For the device in Stefanchik, it is necessary that the implement be temporarily attached to a bodily organ, such as the heart, during the operational sequence of the device and that the drive unit for driving the implement be handheld by an operator during the procedure. Another desirable refinement to the device in Stefanchik would be to use a commercially available, sheathed cable particularly adapted for transmitting rotational and translational force from a drive unit to the implement of the device. By using a commercially available, sheathed cable, the cost to manufacture the surgical device could be reduced. Improving efficiency of force transfer would allow smoother and easier operation of the surgical device.

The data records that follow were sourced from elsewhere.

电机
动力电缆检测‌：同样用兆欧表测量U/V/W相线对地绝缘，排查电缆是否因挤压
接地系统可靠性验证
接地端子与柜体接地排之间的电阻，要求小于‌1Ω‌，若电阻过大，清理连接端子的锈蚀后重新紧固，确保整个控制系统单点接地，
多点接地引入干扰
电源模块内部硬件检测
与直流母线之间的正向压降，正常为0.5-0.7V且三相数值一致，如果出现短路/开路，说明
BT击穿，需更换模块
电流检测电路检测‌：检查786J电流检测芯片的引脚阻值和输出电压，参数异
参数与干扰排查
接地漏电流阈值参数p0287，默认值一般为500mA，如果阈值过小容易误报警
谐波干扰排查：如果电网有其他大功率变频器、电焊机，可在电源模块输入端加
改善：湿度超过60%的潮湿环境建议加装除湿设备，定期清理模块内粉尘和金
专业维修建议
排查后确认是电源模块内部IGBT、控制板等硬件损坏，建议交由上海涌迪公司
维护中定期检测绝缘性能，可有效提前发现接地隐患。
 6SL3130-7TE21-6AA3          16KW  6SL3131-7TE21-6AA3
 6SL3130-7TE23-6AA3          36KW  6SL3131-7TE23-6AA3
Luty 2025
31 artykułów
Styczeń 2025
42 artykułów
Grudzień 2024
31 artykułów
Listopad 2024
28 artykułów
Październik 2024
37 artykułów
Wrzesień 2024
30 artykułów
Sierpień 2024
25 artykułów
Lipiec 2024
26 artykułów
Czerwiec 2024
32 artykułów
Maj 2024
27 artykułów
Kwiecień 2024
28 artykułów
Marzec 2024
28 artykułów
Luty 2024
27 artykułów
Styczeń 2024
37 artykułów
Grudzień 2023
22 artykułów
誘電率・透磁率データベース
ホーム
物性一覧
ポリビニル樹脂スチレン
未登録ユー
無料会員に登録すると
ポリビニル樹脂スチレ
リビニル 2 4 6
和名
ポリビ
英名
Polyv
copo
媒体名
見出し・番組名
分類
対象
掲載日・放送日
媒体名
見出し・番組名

In accordance with the present invention, there is provided an anastomosis device for attaching a first hollow vessel to a second hollow vessel. The device includes a handle for holding the device, and a head assembly, attached to the handle, for holding the first and second hollow vessels adjacent to each other. The head assembly having a distal end, a proximal end and a longitudinal axis therebetween. The device further includes a needle guide disposed longitudinally along the head assembly adjacent to the vessels, and a helical needle, having a suture attached to a proximal end thereof, disposed within the head assembly at its proximal end. The device has an actuator on the handle for actuating a needle driver. The needle driver is coupled to the head and includes a flexible rotatable member operated by the actuator, for rotating and driving the needle distally along the needle guides and through the first and second hollow vessels. The rotatable member is made from an inner shaft, an intermediate coiled spring surrounding the shaft, and an outer wire mesh surrounding the coiled spring.